Bravery doesn’t run rampant in this house.
We grab for a dry towel when water splashes into our eyes.
We talk through all possibilities and potential scenarios so we won’t freak about what’s new and different.
We inch into doorways when there’s a room full of new people.
We’re not adventurers or discoverers, explorers or conquerors. We’re not risk-takers or rock-the-boaters. We’re not the movers or the shakers.
No, we’re planners and organizers. We’re the faithful and the hard-working and the folks dipping their toes in all gentle and nervous on the side of the pool to test the waters before jumping in.
That’s why we celebrate every victory in our house, every display of courage and every hint of bravery.
The year that my most fear-prone daughter announced she was really going to ride an actual roller coaster instead of the kiddie ride at Busch Gardens, we cheered her on. I took pictures. We celebrated and high-fived after her victory.

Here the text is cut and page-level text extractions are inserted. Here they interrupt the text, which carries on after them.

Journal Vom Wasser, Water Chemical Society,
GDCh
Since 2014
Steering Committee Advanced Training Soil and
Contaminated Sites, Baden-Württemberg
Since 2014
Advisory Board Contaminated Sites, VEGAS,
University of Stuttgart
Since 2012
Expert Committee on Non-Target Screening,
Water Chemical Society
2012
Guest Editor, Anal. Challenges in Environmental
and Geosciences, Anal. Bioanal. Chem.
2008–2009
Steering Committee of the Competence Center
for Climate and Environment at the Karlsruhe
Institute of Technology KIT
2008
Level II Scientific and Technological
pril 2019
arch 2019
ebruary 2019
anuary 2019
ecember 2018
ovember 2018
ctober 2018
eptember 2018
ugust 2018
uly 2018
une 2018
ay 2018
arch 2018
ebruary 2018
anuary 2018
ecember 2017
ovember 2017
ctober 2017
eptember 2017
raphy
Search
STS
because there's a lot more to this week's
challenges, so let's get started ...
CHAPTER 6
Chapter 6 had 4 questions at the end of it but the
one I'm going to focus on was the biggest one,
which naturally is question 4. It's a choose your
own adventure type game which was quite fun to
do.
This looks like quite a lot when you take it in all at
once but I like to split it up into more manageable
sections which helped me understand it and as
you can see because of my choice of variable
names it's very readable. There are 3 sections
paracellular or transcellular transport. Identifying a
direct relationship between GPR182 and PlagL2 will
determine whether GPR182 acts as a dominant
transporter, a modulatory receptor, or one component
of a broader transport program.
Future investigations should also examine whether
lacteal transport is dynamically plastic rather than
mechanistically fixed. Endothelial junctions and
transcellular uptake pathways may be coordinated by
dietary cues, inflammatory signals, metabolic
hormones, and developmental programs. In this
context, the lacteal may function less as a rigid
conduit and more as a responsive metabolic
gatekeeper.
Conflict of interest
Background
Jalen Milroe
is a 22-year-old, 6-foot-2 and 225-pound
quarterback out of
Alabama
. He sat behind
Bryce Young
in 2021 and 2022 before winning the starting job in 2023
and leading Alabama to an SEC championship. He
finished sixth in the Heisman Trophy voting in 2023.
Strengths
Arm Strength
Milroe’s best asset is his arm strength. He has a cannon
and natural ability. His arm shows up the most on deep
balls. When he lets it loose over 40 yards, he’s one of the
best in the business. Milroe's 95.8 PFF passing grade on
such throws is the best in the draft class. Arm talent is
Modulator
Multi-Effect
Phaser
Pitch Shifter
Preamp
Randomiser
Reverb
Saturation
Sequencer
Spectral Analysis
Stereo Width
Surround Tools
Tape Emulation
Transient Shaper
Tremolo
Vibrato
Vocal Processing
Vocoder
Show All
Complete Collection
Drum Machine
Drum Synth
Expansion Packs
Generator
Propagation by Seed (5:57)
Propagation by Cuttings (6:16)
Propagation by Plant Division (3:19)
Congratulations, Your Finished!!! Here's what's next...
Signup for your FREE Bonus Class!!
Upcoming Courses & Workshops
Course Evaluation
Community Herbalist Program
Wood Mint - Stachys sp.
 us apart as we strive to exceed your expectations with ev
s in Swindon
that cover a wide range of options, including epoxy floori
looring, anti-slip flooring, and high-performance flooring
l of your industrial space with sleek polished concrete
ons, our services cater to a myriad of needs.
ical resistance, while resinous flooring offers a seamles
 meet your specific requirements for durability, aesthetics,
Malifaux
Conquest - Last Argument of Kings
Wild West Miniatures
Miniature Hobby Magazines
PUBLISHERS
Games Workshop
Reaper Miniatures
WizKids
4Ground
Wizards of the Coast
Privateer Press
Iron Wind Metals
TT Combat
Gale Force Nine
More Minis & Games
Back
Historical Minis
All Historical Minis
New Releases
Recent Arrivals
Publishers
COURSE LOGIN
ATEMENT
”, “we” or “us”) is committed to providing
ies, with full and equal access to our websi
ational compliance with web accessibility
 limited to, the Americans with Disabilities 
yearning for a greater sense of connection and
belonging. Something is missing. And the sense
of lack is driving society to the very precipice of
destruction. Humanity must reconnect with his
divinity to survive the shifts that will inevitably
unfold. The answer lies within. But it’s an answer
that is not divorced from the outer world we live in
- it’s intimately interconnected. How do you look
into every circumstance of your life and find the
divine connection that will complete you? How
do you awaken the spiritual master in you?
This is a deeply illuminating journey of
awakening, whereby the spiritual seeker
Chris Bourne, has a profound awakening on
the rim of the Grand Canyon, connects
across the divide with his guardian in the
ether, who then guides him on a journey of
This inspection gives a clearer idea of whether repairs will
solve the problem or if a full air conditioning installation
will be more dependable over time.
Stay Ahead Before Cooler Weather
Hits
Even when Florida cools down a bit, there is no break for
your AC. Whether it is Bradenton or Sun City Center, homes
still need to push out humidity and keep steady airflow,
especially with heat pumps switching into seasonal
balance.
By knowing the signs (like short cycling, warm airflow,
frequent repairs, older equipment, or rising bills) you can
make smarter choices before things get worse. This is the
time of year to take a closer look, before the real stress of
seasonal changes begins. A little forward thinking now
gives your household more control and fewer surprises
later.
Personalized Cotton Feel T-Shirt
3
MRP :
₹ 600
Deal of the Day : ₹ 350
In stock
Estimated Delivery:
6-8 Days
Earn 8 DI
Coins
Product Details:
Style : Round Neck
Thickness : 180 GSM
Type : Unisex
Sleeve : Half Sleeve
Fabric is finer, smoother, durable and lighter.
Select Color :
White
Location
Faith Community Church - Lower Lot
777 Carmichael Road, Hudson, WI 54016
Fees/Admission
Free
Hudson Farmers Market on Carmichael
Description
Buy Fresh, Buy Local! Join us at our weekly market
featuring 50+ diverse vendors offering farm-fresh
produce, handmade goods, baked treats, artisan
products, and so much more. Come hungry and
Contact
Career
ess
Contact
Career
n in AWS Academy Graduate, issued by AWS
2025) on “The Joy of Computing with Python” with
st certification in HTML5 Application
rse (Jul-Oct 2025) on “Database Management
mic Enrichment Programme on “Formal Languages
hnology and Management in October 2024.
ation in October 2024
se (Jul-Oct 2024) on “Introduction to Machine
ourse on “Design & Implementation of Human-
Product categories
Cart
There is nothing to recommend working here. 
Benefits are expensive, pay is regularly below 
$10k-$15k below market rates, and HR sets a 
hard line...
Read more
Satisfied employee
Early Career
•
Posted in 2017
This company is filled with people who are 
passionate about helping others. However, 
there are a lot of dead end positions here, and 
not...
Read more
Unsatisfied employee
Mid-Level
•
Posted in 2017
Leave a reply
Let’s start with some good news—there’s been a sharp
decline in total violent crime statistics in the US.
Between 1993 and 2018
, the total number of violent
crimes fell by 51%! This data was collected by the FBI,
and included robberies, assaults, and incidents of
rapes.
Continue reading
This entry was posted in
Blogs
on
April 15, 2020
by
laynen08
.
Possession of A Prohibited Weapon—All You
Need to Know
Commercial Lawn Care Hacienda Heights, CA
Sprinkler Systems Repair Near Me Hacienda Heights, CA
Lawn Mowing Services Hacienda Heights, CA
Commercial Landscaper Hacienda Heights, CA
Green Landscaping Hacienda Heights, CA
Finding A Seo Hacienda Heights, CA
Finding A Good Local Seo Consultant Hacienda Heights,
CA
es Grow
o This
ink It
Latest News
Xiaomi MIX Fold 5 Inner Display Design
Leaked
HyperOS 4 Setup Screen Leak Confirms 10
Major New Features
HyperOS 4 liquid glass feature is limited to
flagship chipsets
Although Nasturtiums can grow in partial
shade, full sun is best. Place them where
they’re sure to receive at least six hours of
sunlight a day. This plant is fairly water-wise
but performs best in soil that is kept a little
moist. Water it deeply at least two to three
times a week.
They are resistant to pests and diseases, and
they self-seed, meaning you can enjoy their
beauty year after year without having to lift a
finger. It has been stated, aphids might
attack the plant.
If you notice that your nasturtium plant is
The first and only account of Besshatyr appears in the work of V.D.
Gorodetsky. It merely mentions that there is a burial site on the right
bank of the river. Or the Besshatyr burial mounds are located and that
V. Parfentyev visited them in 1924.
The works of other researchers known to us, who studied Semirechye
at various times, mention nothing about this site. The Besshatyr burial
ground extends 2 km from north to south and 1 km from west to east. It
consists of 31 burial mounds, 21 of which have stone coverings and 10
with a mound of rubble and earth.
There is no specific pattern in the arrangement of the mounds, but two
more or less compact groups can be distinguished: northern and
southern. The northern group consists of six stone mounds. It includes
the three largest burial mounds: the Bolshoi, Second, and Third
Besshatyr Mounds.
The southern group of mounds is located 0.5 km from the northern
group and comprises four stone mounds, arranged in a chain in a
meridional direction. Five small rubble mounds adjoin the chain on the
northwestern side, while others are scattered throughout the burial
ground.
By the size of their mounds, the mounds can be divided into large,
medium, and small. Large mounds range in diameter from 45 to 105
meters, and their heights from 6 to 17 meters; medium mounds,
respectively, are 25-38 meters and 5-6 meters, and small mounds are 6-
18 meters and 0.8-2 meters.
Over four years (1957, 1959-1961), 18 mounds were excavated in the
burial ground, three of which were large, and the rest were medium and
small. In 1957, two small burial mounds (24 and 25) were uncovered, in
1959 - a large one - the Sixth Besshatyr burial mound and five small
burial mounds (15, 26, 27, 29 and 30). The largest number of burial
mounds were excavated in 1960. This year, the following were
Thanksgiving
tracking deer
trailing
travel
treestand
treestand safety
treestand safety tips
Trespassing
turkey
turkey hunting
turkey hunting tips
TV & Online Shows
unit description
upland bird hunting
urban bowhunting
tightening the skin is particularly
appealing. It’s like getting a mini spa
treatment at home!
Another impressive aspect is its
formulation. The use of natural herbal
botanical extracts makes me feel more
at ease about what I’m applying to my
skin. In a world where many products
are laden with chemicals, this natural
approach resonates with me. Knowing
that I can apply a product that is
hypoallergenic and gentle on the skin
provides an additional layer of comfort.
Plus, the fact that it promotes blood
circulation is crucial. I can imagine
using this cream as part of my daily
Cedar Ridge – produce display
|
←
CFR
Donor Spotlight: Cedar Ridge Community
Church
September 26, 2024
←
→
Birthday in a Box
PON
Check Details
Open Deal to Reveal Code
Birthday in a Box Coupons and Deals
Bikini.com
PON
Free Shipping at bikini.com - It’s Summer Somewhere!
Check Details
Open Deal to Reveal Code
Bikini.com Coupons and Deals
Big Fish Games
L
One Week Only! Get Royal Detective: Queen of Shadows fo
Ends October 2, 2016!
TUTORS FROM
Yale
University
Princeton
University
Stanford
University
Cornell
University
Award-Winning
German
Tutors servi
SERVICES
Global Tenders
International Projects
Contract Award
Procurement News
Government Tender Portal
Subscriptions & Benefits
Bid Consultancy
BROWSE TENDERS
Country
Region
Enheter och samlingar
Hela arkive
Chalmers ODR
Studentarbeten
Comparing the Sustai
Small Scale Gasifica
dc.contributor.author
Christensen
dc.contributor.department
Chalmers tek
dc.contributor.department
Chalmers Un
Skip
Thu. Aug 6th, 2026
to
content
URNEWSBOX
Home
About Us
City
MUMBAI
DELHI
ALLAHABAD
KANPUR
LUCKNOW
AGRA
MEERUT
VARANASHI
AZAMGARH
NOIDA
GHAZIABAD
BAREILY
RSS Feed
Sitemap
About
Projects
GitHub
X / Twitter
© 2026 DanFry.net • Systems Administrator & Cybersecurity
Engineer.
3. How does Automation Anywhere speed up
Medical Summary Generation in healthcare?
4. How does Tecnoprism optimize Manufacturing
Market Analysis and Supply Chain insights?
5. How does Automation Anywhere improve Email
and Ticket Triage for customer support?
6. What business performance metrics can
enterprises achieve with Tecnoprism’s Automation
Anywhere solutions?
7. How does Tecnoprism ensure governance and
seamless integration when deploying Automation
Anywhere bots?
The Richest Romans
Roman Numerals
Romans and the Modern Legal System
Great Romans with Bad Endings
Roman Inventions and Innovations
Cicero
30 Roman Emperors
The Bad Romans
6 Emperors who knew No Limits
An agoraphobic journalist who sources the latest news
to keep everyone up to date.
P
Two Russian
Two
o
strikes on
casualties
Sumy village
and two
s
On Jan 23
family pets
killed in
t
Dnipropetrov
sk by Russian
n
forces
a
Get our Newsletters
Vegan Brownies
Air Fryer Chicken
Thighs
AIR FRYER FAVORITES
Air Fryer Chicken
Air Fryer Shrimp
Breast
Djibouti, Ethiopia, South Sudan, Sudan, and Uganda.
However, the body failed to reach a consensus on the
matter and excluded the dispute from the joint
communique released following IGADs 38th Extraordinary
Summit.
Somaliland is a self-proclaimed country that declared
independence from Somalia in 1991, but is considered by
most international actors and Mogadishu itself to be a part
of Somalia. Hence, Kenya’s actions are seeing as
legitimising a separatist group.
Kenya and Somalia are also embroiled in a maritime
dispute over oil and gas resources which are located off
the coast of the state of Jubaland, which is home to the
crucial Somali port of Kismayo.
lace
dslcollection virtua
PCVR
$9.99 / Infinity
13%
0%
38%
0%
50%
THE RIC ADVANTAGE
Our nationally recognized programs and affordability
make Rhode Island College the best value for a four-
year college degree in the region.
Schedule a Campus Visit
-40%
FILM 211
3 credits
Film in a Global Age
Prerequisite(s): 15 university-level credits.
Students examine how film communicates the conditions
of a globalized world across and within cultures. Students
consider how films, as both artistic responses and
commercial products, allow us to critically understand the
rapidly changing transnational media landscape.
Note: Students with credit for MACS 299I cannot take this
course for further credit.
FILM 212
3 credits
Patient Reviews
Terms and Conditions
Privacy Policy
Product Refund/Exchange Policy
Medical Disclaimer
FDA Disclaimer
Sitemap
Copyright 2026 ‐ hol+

And when my older girls went on to try out other roller coasters, we looked straight in their eyes and told them we were so proud of the courage in them.
Even when my one daughter tried a roller coaster and hated it and complained that it was creepy and made her afraid, we still celebrated because she tried it.
She doesn’t have to ride again—that’s wisdom. In Let’s All Be Brave, Annie Downs says, ‘The road to courage is lit by God’s wisdom.”
But to overcome her fears and try at all—that’s courage.
I’ve spent years of motherhood praying for my kids to be brave and celebrating every time they battle down fear.
I tell them:
It’s okay to make mistakes, so just give it a try.
I tell them:
God is with you, so don’t fear. Just relax and trust Him.
I tell it to them and maybe along the way I’m preaching to myself.
Sure there are plenty of other kids who have faced down bigger and badder roller coasters than we’ll ever dare to try. We’re no daredevils after all. But still, that’s not the same as true bravery.
Bravery doesn’t require doing what everyone else is doing or trying to keep up with or match the accomplishments of others. Courage is so personal; it’s not about you being like anyone else.
And, while not feeling any fear at all can make you look courageous on the outside, it can also make you foolhardy.
That’s not what courage is.
Being brave isn’t the same as being unafraid. Bravery means doing the right thing no matter what, even if you tremble in your sneakers and even if your stomach flip-flops with fear.
You trample all over the anxiety and the worry and the fearfulness and you do it anyway.
YOU DON’T LET FEAR CONTROL YOU, IMPRISON YOU, OR HOLD YOU BACK FROM WHAT GOD HAS CALLED YOU TO DO.
Those men and women of courage in Scripture didn’t follow God without facing their own fears.
When Mordecai told Esther that she needed to petition King Xerxes for the rescue of her people, she told him why that was too much to ask:
“All the king’s servants and the people of the king’s provinces know that if any man or woman goes to the king inside the inner court without being called, there is but one law—to be put to death, except the one to whom the king holds out the golden scepter so that he may live. But as for me, I have not been called to come in to the king these thirty days” (Esther 4:11 ESV).
Esther, the poster-child for Biblical courage, was scared out of her mind. She knew she couldn’t obey God on her own so she asked her to people to fast and pray with her for three days before she finally set one foot in front of the other and walked into the throne room to see the King.
She was terrified. But she still took a stand.
That’s being brave: Obeying God even when you’re afraid.
God’s calling can cost us. It can be frightening and unsettling. He can ask you to face down giants or ask you to face down change or ask you to face down the unknown.
In all circumstances, he tells His people to “Be strong and courageous.” He knows, after all, that we aren’t naturally strong or naturally brave.
But He also knows we take courage from His presence–and He promises to be with us.